Here, operator int() allows n to convert into an int for assignment to x and to convert to an int for addition with x (the resultant int is then assigned to y), while the unary constructor Number(int) allows the result of x + y to convert back to a Number.

In your code, 5 == x still compiles because the tType<int> x is converted into an int via its operator int() member function, and then that resultant int is compared against the literal 5.

---

However, this probably isn't a very good design for a class. For example, in order to compare two tType<T>s, a cast into T will be required for one of them.

template <class T>
bool operator==(const T& val, const tType<T>& tval) {
    cout << "operator==(const T& val, const tType<T>& tval) was called." << endl;
    return(val == tval.value);
}

//...

cout << ( tType<int>() == tType<int>() ) << endl;   // calls operator==(const T&, const tType<T>&)

You would rather have an operator== for two tType<T>s.

Another even bigger problem is that this is not symmetric:

cout << (x1 == 5) << endl;      // calls operator==(int,int)   (the built-in function)

Yikes!

---

To address all of these, there is a very straightforward design solution. This is taken from Scott Meyers' book Effective C++ Third Edition (a phenomenal book).

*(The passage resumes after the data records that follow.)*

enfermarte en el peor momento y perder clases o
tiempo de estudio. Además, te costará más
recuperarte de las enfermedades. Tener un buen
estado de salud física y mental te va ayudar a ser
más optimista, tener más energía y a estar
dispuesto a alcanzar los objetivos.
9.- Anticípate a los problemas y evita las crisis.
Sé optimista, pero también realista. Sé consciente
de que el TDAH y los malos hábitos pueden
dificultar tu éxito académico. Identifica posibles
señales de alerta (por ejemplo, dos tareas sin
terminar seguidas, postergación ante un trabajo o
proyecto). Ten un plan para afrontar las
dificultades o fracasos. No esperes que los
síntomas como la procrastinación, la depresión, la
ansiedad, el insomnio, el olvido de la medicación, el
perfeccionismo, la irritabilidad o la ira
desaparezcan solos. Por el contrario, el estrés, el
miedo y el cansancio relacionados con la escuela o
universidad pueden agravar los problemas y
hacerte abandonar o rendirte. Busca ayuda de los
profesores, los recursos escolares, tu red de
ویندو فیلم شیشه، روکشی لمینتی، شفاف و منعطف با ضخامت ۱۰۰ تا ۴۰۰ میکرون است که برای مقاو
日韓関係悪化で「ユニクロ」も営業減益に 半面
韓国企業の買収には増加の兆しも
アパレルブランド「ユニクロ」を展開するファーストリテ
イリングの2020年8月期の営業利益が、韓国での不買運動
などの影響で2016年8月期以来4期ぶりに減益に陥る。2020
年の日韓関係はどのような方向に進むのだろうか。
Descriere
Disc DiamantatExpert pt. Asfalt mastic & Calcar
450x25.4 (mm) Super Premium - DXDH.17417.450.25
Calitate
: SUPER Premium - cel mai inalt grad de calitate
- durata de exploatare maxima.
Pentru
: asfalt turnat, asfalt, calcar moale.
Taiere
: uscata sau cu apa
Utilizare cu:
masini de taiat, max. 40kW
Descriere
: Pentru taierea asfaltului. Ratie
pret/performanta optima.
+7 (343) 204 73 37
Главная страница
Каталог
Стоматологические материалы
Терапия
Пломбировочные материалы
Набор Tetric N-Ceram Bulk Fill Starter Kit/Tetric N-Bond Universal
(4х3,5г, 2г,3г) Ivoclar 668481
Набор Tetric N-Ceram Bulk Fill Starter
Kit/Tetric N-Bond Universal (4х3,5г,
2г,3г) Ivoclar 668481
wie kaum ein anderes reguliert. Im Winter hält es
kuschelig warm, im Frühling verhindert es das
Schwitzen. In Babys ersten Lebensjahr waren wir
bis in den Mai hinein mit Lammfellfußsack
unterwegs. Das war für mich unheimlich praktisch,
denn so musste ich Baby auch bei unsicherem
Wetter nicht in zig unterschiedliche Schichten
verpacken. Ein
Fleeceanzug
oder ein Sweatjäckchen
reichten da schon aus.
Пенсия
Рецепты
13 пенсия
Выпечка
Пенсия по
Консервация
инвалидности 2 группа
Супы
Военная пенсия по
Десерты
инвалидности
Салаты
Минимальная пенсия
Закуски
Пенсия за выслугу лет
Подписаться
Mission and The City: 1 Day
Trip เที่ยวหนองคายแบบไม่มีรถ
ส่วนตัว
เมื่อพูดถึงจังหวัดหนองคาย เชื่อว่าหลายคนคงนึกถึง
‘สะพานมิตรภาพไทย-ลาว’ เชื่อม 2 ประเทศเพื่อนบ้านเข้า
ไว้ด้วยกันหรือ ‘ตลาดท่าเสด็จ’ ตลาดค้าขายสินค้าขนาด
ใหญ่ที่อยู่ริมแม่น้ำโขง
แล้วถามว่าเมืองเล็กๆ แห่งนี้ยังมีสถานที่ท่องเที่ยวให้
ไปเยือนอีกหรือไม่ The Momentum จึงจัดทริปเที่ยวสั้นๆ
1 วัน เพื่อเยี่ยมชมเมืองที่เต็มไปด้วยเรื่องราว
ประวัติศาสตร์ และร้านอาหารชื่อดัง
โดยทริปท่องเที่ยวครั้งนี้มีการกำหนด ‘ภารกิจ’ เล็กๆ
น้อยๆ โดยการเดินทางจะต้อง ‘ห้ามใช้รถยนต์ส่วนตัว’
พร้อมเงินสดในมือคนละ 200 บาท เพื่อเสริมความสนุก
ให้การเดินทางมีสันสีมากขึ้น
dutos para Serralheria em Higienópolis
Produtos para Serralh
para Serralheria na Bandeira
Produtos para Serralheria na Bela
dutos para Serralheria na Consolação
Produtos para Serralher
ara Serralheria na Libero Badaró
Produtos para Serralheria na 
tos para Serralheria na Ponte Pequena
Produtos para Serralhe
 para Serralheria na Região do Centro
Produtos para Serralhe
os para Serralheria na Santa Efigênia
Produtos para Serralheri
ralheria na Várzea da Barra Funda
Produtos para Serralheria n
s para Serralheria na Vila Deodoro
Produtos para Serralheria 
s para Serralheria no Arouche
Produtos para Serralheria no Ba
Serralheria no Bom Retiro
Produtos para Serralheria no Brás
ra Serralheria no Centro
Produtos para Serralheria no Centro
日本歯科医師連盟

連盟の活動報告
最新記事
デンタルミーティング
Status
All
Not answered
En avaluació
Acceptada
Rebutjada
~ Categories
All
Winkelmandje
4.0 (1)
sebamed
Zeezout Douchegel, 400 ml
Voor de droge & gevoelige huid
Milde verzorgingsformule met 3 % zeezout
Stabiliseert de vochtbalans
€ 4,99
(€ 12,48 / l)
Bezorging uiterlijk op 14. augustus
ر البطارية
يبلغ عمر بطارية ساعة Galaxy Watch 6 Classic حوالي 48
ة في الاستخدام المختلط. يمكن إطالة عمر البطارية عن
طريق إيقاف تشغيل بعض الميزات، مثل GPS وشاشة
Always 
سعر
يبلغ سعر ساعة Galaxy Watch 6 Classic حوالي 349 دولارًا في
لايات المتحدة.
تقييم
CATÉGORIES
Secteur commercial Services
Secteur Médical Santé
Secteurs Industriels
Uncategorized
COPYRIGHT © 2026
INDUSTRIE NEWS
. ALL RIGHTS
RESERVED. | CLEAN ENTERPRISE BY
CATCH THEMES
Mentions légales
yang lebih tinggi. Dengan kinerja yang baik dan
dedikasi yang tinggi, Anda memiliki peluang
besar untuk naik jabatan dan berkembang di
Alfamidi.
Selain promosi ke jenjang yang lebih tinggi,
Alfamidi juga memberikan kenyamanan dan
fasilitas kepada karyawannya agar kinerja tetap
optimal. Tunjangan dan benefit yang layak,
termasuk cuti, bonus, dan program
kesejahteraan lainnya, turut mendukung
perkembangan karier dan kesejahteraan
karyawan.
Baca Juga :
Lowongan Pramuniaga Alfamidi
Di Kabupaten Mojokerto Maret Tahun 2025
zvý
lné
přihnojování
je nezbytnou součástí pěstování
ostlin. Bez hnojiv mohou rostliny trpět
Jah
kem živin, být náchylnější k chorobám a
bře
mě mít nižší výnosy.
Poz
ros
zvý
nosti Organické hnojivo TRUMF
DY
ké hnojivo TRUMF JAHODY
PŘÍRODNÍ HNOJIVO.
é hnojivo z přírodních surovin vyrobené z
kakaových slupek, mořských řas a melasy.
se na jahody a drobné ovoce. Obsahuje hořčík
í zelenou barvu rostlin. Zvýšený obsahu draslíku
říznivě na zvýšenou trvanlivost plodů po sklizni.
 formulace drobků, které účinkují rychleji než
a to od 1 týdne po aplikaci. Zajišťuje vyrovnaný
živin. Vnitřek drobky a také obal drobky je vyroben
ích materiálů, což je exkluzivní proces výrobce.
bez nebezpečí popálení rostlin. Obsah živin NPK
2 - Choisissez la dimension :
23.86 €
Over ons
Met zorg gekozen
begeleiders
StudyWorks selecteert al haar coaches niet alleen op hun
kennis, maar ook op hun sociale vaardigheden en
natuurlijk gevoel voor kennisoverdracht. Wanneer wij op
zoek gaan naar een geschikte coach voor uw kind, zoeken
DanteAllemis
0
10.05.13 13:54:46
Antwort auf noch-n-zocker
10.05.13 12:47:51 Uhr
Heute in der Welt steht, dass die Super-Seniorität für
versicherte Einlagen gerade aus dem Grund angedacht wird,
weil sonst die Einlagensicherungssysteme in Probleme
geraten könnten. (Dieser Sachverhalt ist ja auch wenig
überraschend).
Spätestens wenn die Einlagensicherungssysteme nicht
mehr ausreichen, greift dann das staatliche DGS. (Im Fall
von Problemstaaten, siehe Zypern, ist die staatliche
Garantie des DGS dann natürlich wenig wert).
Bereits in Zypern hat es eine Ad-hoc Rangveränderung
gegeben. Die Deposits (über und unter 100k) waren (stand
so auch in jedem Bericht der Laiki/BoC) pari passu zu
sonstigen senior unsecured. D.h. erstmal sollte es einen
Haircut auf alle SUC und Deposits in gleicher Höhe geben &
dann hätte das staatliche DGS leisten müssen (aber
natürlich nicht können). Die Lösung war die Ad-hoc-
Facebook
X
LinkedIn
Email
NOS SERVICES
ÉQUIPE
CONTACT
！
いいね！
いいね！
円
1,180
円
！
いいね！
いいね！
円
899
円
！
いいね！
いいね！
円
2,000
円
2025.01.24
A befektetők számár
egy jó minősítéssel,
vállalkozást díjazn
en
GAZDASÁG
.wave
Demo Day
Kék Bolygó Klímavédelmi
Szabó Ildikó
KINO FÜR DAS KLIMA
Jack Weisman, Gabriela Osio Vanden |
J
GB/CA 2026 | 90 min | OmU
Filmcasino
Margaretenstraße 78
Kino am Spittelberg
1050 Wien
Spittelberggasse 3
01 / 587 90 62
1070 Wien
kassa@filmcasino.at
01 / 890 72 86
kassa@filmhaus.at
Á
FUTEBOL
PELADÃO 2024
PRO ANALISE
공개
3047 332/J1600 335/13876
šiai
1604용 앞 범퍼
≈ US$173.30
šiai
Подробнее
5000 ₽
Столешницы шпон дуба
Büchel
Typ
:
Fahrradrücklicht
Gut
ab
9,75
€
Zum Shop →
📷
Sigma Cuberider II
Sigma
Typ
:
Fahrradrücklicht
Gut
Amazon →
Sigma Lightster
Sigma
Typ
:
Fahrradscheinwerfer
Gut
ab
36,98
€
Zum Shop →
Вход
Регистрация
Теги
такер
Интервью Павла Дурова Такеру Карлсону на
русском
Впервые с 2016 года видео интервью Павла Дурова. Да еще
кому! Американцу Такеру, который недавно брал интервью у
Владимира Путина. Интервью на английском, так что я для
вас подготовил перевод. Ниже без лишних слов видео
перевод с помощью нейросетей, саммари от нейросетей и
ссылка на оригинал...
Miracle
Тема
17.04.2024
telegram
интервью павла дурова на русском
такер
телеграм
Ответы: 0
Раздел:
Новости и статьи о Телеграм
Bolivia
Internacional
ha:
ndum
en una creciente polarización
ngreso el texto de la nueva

Instead of converting back to a T with a conversion operator, the class should include an implicit unary constructor to convert T's up to tType<T>s, and should declare exactly one operator== for tType<T>s:

template <class T> 
class tType 
{
public:
    tType<T>(const T &val) : value(val) { }       // unary non-explicit constructor
    tType<T> operator=(const tType<T> &val){ value = val.value; return *this; } // only need one

    T val() { return value; }
private:
    T value;          // Note also value is private (encapsulation)
};

template<class T>
bool operator==(const tType<T>& a, const tType<T>& b) { return ( a.val() == b.val() ); }

The important changes:

1. Added a constructor that takes a single value; this allows converting Ts into tTypes.
2. Removed the assignment operator taking Ts (because now we can convert them to tTypes.
3. Only have one equality operator and it takes two const tType<T>&s, meaning operator== can handle any combination of Ts and tType<T>s (or, even better, anything convertible into either of those).